If I create a wrapper in druntime so that it uses the FreeBSD 11 version of stat_t if getosreldate() < INO64_FIRST, then it works just fine on FreeBSD 11 but fails miserably when running that binary on FreeBSD 12, because the binary has the FreeBSD 11 version of the function in it, and it's the FreeBSD 11 version of stat_t that it's using even though it's running on FreeBSD 12.
So, from what testing I've done thus far, running D binaries built on FreeBSD 11 on FreeBSD 12 works just fine. What fails is when you try to build a program on FreeBSD 12 (including the compiler). The resulting binary doesn't work properly if it uses any of the structs that changed, because the definition in D does not match the definition in C.
It may be that taking a program built on FreeBSD 11 which uses a function like fstatfs and running it on FreeBSD 12 only works because the OS itself detects which version of the function your program is built with and therefore calls the old version of the syscall internally (I don't know), but building a D program on FreeBSD 11 and running it on 12 seems to work just fine right now, whereas if you build anything with dmd on FreeBSD 12 where the definition in druntime does not match the actual FreeBSD 12 definition, then it doesn't work.
So, my conclusion is that the only way to fully fix this is for the struct definitions to be versioned based on the version of FreeBSD the program is built on (which would then allow us to do the same thing that C/C++ does and have versioned headers). And arguably, assuming that there's only one version of the OS when creating bindings for the OS headers is a terrible idea to begin with. We only really get away with it like we do because of the fact that most of them don't change very often.
In any case, all of the extra stuff with detecting the version of FreeBSD at runtime in D and changing which version of a struct you use based on what getosreldate() says might make it possible to run a binary built on FreeBSD 12 (with the FreeBSD 12 versions of the structs) on FreeBSD 11 (I don't know), but it breaks running a FreeBSD 11 binary on FreeBSD 12.
As far as I can tell, we really only have two options:
1. Make it so that dmd actually provides a version identifier for different versions of FreeBSD (e.g. FreeBSD11 and FreeBSD12) so that we can version the definitions in druntime just like they would be in the actual C headers (since FreeBSD 11 gets different headers than FreeBSD 12). That way, we could version most stuff with FreeBSD like we always have but cleanly cope when definitions change between versions of FreeBSD by versioning those few symbols with identifiers such as FreeBSD11 or FreeBSD12.

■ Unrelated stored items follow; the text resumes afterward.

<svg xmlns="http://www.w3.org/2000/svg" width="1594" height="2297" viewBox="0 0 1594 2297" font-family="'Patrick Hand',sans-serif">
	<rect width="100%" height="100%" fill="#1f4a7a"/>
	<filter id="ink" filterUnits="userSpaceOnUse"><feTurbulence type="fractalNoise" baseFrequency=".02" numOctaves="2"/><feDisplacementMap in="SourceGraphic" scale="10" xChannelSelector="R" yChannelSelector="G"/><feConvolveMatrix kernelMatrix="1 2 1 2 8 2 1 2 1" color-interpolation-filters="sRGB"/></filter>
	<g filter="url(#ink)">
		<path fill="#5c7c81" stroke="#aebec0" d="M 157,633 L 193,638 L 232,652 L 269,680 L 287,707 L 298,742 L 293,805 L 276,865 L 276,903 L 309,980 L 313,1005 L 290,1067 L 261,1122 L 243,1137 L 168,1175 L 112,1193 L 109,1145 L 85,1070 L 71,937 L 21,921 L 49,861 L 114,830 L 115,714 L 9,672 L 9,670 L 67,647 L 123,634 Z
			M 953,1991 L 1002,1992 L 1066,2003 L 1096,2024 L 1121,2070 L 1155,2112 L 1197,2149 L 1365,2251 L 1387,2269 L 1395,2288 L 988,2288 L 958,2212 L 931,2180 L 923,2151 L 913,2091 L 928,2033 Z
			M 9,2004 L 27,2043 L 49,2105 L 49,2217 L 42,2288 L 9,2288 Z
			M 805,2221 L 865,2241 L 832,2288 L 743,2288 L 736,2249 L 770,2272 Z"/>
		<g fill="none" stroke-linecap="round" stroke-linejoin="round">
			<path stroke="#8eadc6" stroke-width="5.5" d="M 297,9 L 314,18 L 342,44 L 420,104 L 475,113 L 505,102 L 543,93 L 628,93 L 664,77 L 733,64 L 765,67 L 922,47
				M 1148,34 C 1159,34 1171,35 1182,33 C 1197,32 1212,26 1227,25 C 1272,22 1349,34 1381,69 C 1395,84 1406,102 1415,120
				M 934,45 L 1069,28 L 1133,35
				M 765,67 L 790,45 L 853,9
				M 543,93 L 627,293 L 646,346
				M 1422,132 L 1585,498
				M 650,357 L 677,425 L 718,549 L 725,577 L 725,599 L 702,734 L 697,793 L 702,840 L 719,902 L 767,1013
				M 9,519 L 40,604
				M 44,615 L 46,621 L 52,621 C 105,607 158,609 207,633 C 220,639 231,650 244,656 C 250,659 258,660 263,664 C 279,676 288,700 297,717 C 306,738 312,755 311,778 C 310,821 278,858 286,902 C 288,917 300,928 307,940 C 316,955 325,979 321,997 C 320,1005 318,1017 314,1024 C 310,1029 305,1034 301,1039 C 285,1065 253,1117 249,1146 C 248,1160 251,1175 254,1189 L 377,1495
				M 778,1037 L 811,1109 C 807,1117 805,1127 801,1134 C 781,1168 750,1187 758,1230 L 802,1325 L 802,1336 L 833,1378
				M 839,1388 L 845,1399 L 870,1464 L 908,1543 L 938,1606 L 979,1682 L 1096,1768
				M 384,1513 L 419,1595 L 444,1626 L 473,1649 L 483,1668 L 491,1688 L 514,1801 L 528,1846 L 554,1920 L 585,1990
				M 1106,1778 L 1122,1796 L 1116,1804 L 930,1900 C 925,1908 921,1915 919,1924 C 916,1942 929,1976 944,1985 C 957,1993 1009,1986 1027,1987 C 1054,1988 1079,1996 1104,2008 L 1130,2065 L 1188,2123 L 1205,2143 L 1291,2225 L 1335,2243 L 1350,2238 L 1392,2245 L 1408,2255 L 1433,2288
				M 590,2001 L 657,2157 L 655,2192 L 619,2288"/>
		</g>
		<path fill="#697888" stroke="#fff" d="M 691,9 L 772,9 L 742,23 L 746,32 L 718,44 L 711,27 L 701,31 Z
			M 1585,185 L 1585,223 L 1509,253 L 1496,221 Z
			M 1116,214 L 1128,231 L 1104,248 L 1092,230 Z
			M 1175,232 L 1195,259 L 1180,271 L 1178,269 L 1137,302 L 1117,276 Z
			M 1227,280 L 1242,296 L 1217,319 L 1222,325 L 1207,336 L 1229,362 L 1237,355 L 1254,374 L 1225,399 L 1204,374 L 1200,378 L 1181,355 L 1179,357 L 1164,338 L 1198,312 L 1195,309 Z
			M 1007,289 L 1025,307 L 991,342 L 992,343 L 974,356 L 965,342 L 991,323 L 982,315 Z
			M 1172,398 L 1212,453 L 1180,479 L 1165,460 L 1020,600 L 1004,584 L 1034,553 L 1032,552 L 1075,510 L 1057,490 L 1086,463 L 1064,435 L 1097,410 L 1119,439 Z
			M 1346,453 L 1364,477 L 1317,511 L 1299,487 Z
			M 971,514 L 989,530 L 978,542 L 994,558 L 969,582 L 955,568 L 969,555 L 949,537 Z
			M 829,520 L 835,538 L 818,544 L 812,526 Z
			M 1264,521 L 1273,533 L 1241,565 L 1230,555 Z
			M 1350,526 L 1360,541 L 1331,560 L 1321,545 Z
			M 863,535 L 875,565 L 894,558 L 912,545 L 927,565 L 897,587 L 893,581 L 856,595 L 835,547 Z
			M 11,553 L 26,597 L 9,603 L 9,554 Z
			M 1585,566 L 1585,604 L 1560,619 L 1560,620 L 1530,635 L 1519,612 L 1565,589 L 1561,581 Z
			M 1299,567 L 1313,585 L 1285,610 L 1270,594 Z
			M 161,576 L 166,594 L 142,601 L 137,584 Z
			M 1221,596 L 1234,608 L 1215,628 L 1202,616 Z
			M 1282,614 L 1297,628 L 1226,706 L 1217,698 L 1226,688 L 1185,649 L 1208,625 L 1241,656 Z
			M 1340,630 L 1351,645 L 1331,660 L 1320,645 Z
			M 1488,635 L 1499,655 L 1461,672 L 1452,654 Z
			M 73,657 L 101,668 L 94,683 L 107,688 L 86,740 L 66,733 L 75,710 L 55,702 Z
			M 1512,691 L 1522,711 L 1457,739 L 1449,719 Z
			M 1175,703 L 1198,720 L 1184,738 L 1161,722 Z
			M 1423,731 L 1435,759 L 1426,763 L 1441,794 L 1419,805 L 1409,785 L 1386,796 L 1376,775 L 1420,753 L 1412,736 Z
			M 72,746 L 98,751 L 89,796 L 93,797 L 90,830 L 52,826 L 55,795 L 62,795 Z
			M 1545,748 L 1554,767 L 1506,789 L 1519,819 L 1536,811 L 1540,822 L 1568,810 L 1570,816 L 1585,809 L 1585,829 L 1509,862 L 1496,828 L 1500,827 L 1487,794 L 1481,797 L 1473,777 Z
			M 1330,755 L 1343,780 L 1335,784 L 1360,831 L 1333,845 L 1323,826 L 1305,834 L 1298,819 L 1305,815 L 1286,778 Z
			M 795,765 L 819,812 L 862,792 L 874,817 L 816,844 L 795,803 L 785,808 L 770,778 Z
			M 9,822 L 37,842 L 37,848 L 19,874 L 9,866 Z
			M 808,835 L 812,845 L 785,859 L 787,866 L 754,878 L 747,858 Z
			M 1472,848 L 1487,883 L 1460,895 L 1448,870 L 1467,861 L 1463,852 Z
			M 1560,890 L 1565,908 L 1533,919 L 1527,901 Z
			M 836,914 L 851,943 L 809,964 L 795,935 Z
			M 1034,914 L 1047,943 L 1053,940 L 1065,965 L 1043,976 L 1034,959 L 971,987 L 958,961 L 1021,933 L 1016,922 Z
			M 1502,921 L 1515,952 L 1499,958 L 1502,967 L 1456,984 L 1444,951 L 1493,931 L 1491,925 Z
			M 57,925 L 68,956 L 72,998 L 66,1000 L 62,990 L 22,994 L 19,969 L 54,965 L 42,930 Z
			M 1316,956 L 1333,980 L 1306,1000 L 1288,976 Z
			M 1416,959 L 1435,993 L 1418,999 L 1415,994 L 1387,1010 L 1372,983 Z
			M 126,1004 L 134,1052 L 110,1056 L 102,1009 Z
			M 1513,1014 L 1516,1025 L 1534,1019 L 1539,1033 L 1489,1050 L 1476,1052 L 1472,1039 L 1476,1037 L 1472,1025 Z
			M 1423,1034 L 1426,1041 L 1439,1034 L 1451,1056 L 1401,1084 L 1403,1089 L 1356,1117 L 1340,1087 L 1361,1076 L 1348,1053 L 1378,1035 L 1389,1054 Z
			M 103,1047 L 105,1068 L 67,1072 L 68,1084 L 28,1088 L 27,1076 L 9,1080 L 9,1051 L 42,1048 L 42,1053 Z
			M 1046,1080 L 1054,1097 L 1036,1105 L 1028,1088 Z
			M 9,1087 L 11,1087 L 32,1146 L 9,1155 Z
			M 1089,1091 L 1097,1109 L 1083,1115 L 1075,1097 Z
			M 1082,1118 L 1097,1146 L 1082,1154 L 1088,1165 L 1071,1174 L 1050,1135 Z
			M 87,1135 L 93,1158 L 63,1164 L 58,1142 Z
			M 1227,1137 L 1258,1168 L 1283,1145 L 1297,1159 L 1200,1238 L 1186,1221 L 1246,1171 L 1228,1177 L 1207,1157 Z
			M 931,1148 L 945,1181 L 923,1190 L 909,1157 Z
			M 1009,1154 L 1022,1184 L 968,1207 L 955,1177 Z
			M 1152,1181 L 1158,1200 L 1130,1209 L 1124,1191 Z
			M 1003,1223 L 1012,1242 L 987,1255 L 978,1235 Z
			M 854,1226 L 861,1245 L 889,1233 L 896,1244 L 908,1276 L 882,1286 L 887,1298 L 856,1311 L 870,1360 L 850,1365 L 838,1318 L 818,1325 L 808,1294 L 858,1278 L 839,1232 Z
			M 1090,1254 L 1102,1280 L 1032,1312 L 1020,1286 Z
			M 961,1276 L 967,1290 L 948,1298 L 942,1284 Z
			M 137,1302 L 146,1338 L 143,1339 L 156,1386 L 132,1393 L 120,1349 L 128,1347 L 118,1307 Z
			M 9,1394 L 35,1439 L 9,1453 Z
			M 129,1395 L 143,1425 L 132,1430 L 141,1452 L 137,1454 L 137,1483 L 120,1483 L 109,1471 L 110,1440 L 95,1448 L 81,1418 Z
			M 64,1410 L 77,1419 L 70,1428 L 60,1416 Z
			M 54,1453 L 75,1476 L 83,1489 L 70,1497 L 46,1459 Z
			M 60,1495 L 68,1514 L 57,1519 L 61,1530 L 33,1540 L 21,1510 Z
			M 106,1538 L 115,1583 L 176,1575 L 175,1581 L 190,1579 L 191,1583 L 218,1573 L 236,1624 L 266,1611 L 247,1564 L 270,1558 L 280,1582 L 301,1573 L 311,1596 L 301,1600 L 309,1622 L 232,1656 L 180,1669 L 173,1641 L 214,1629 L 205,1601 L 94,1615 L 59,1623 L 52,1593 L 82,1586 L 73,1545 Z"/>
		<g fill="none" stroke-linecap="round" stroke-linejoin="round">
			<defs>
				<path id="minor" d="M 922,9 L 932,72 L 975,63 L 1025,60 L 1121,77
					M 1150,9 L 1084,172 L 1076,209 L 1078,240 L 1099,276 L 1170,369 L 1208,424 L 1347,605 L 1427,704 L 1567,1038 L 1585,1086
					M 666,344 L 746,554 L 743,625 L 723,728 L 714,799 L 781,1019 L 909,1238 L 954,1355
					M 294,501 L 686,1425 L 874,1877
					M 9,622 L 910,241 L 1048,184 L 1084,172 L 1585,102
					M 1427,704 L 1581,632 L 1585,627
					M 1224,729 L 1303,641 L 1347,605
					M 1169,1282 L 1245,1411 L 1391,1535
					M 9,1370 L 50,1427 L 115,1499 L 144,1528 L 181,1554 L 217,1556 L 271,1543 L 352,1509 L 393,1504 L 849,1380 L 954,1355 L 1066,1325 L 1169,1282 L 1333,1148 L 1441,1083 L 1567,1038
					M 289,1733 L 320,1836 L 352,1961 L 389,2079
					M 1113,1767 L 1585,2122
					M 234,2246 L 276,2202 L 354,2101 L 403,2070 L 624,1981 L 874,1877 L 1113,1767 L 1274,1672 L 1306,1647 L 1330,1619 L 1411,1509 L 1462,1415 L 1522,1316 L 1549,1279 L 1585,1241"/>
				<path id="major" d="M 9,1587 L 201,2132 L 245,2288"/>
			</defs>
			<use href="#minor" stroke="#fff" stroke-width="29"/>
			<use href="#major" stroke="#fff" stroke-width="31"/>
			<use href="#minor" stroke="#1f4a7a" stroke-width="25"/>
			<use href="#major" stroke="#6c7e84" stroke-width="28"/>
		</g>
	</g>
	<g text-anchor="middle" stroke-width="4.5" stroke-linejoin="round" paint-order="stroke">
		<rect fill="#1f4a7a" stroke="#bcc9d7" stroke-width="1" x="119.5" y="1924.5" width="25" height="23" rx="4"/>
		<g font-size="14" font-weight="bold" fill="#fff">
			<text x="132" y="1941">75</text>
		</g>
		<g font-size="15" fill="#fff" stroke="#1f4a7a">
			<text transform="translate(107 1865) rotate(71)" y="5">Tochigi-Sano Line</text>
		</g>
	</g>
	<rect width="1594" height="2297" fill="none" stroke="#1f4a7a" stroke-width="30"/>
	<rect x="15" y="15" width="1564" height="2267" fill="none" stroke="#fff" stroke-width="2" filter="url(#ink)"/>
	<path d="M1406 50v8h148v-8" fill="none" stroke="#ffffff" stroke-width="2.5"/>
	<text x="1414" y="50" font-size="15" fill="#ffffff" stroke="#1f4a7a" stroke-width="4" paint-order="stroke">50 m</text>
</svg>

2. Have a PR where we change all of the struct definitions that differ between FreeBSD 11 and FreeBSD 12, use a dmd binary built on FreeBSD 11 with the old code to build it, and then immediately require that everything built with that version of dmd and newer use FreeBSD 12. That's theoreticaly feasible, but it could be difficult to make work well with the auto-tester, and it would be fairly disruptive. This isn't like with Windows where we say that we support version X, but older versions work well enough for folks to get by during the transition. It's a distinct point where dmd either works with FreeBSD 11 or FreeBSD 12 but not both. Without versioning the definitions themselves, we can't provide a release of dmd that's going to work on both FreeBSD 11 and FreeBSD 12 even temporarily.
As such, I am strongly inclined to argue that we add version identifiers to D for FreeBSD11 and FreeBSD12 - either that or some function that provides the version that the code is being built on which can then be used with static if instead of version, but that can't be done without compiler support, because CTFE can't call stuff like getosreldate() or uname().